While the accuracy and reliability of the RLR measures were high for all groups, MTAR achieved the highest accuracy rate compared to the MTAL, PA, and FA regions. Contrarily, the FA region was the lowest in three out of the four evaluation metrics, which was possibly due to the relative obscurity of FA in AD as compared to MA or PA. The proposed RLR model also revealed an accuracy of 80%, since approximately 20% did not fit the visual rating of the neurologists. This may be due to the ambiguity of the visual rating of brain CT itself. Furthermore, the visual rating was used as a labeling value for machine learning training; however, atrophy rating based on brain CT, which showed a relatively low resolution compared to brain MRI, was not easy for a neurologist to identify. As our goal was not to measure accurate brain atrophy but to develop algorithms that can more consistently predict atrophy to aid clinical decisions, we believe the more labeled data could enhance accuracy.
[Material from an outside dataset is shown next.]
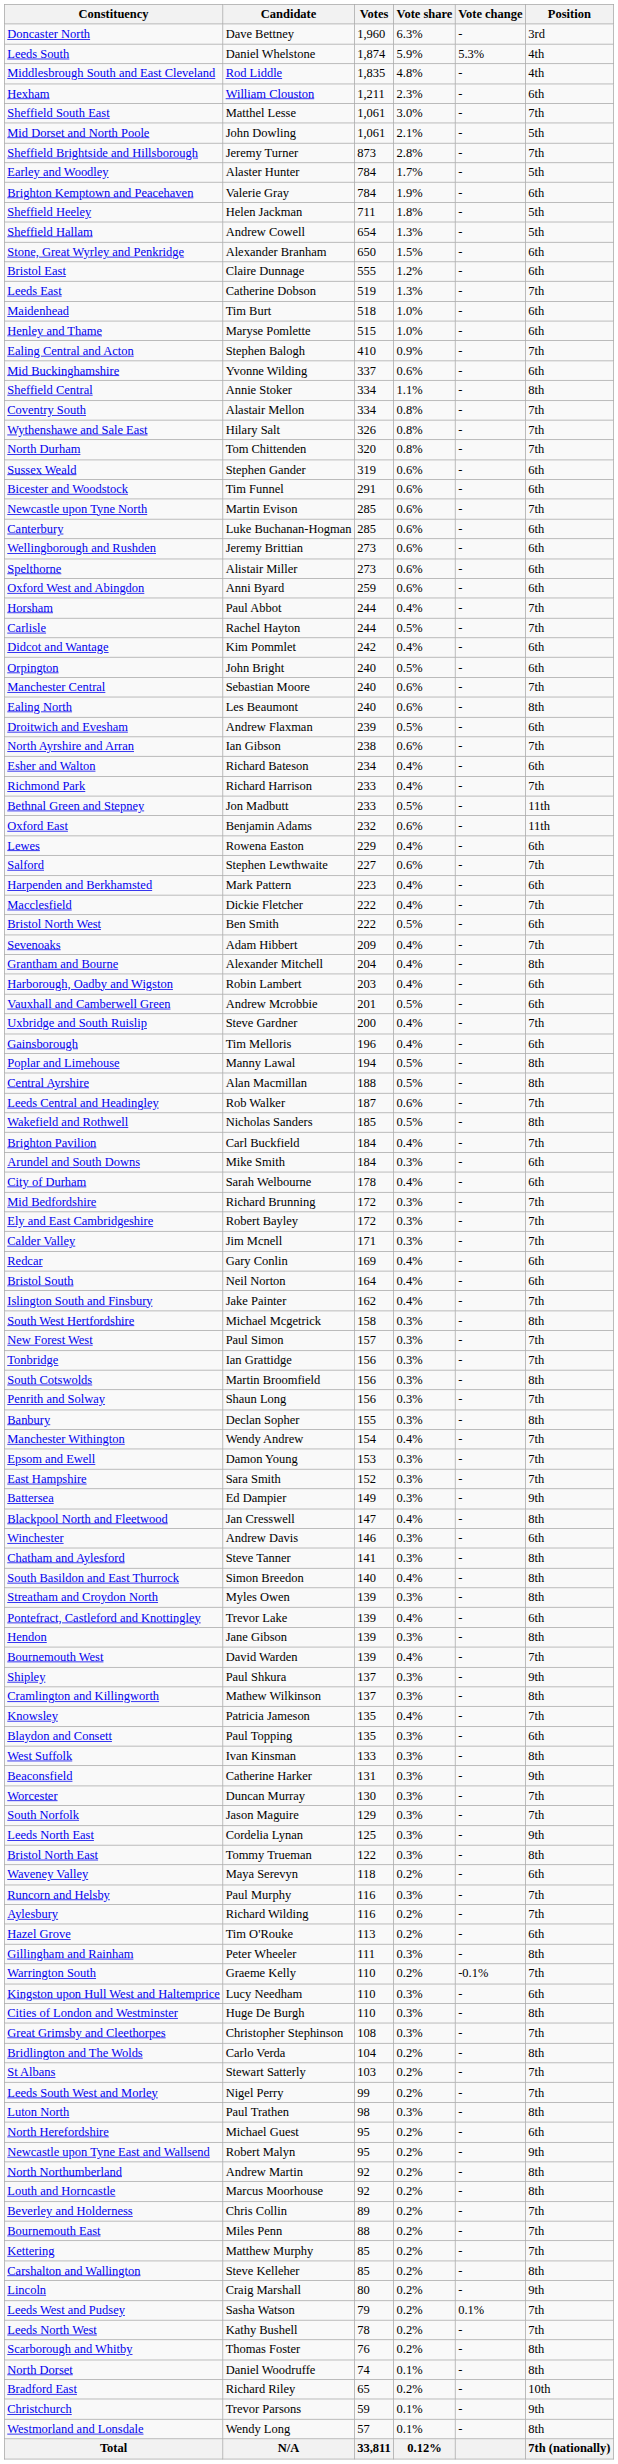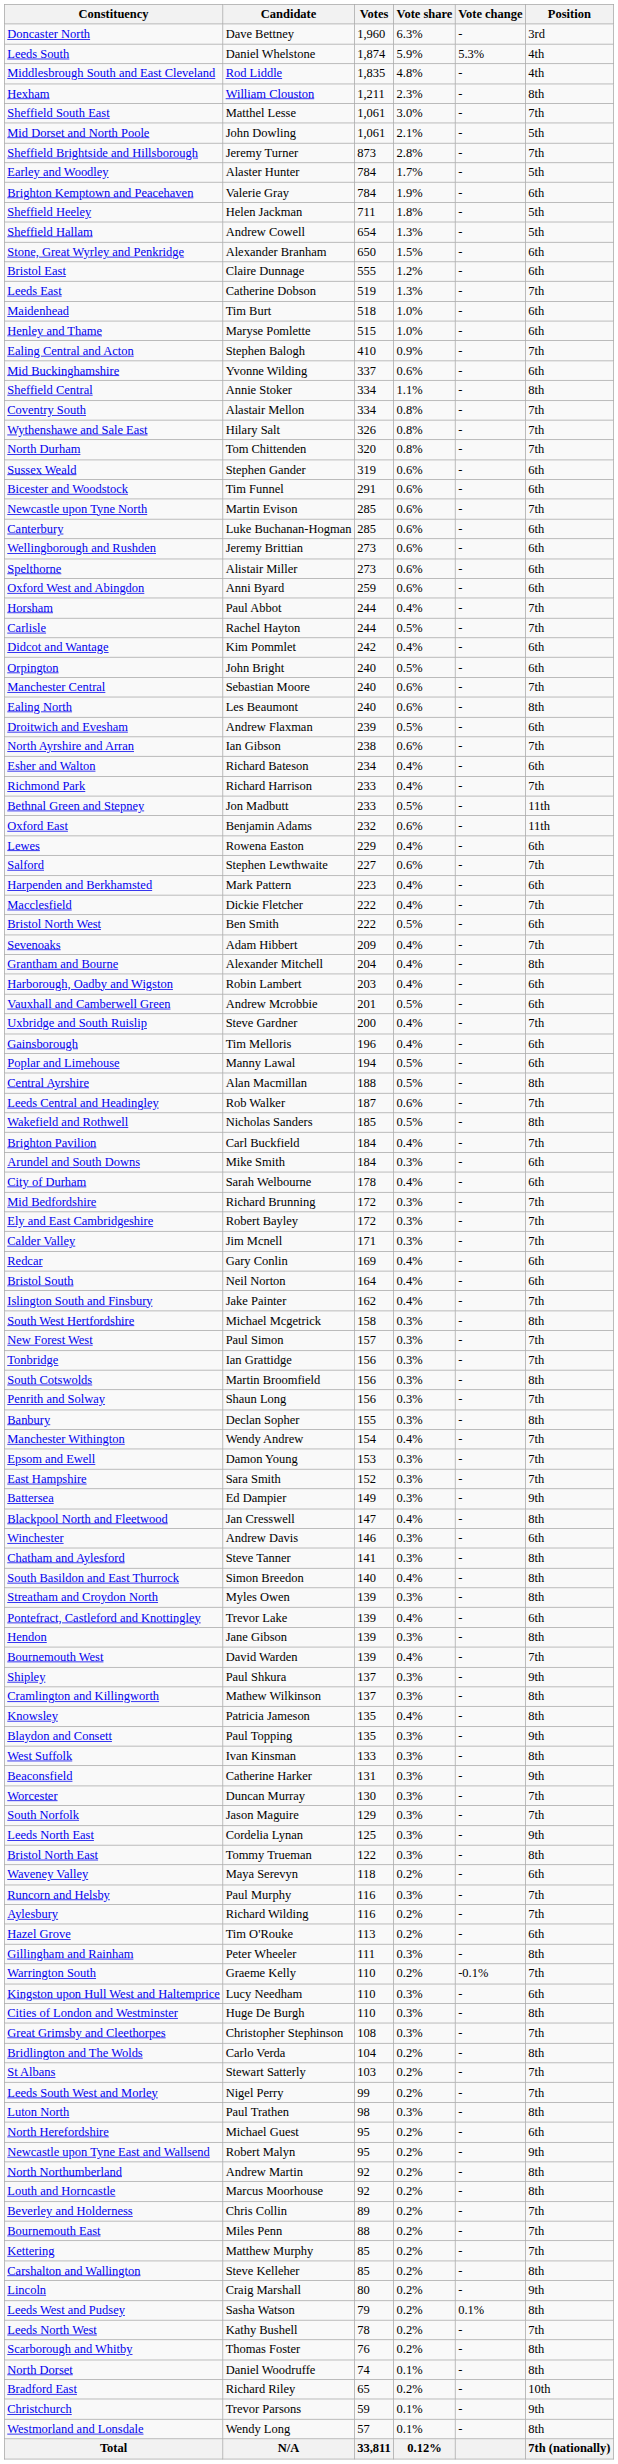Hexham | Position: 6th -> 8th
Poplar and Limehouse | Position: 8th -> 6th
Knowsley | Position: 7th -> 8th
Blaydon and Consett | Position: 6th -> 9th
Leeds West and Pudsey | Position: 7th -> 8th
Feature contribution and its visualization is an important analysis method in the field of machine learning. To identify which atrophy-related region contributed most to the performance of the proposed models, we evaluated feature importance based on the coefficient value of each feature. Among the highest ranked features, GCA features from both 3D volume and 2D slice were the most important for FA classification, whereas GCA features from only a unique 2D slice greatly affected PA classification. Our proposed model also showed that ventricular changes in both 3D volume and 2D slice significantly contributed to the classification of MTAs among their other counterparts.

Despite the promising results, the study had limitations. First, the small available training dataset may have affected model performance. It is reasonable to expect that a larger CT-based dataset would improve the accuracy of the method. In comparison to the MRI-based dataset, it is worth mentioning that MRI images provide significantly more detail than the CT-based scans, which have a more uniform feature distribution. This may further support the idea that having extra CT-based data for model training will enhance the accuracy rate for brain atrophy estimation. As such, exploring deep learning strategies that can generate synthetic medical images, such as data augmentation techniques, may be required. Second, a monocentric dataset has been applied in this study. All CT scans were acquired at a single institution, and our models did not account for variations in hardware implementation and scanning techniques across institutions. This may bias the results and consequently reduce the generalizability of the trained CNN model. Also, SNR values might be changed depending on equipment (slice thickness), protocol (mAs), measurement target or patient (size or organ), so it is difficult to talk about it uniformly, but it can be used to show the CT scanner status as SNR of our phantom study. However, the availability of large, diverse, annotated datasets for training remains a considerable challenge in developing the CNN models. Third, CT images are involved with high radiation exposure to patients. Therefore, they cannot be routinely recommended in clinical practice despite of advantages over MRI in terms of price and accessibility. This study tried to present a useful model for the evaluation of atrophy in brain CT, which has been steadily accumulated as government-led early diagnosis program in Korean dementia plan.

In conclusion, an integrated U-Net model for brain atrophy segmentation with an RLR model provided a comprehensive clinical tool for the visual rating of brain atrophy. These measures may increase diagnostic and predictive information to better evaluate a wide variety of regions in brain atrophy conditions, especially in hospitals with limited resources. Moreover, collecting large-scale data sets can help accelerate CT-based rating application in clinical medicine, and there is potential to improve these machine learning-based methods. Further studies should aim to expand this tool to assist neurologists in real clinical settings.